It has taken me a few days to get my thoughts together about My Dark Vanessa by Kate Elizabeth Russell. Written over the course of 20 years starting when Russell was 16, it’s the story of the sexual relationship between Vanessa and her English teacher, Mr. Strane, and the hold that relationship had on the rest of Vanessa’s life. My Dark Vanessa was written long before #MeToo, but its publication was certainly timely, as it hit the scene just as discussion around #MeToo was hitting a national fervor. But it would be wrong to dismiss My Dark Vanessa as “that #MeToo novel”. Instead, it’s a painful and painstaking story about a relationship with an inherent power imbalance and a deeply flawed man and a scarred woman. Yet there are shades of grey that even the narrator acknowledges that make the book more complicated, and therefore more problematic to characterize.
Why I picked it up: I got My Dark Vanessa as an ARC at the Buzz Books panel at Book Expo 2019, and finally was in the right mood for it.

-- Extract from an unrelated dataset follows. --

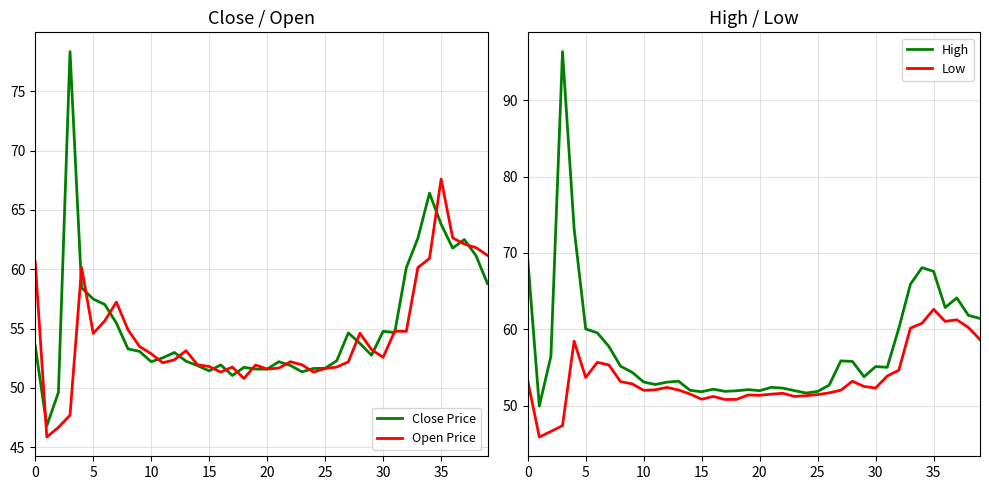

What is the value of the High point at the 2nd from the left?

49.9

Vanessa Wye is a scholarship student at a boarding school in Maine, where she is mostly a loner living in a single. Her English teacher, Jacob Strane, begins a flirtation with her that quickly crosses lines of propriety and turns into a physical relationship that lasts throughout Wye’s sophomore year. When the rumors about the two get too loud for the school to ignore, they are confronted about their relationship. This leads to Vanessa’s leaving the school, but the relationship persists over many, many years. My Dark Vanessa goes back and forth between 2000 (age 15) and 2017 (age 32), when Vanessa is still in touch with Strane and still deeply (and negatively) affected by him. Yet while the reader can clearly recognize Strane’s manipulation, narcissism and impropriety, Vanessa remains under his thrall, even when she herself is disgusted by him. In this way, My Dark Vanessa illustrates why relationships based on this power imbalance are so insidious.

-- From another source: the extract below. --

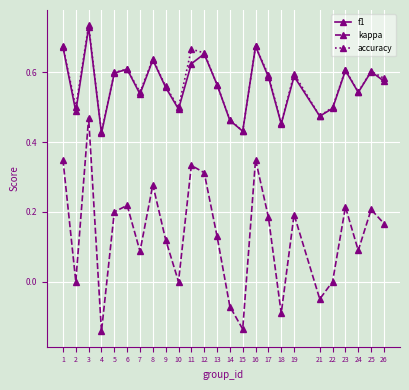

Where is the first local minimum for accuracy?

2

Vanessa is easily charmed by Strane, who flatters her from the outset, singling her out and making her feel special. While she is uncomfortable at times with the direction their relationship takes, she enjoys the power she wields and his dependence on her. But it is Strane who holds the power, swearing Vanessa to secrecy and guilting her over the years into keeping her mouth shut, even as he faces accusations from other women. She becomes paralyzed in her life, abandoning her career aspirations and unable to maintain healthy relationships with other men. She vacillates between feeling disgusted by him and being dependent on him, feeling responsible for his feelings and blaming him for ruining her adolescence. She tells her therapist that she “really [needs their history] to be a love story” even when deep down, she can see him for who he is.
My Dark Vanessa is beautifully written. It’s too long and could have been pared down, but once you start reading it’s impossible to put it down. You may be disgusted by Strane and outraged by the predatory trap he set for Vanessa. But the nuance of the story elevates it beyond that one note: “It’s wrong to call me a victim and nothing more,” Vanessa says. “He was never so simple; neither was I.”
My Dark Vanessa was book #12 of 2021.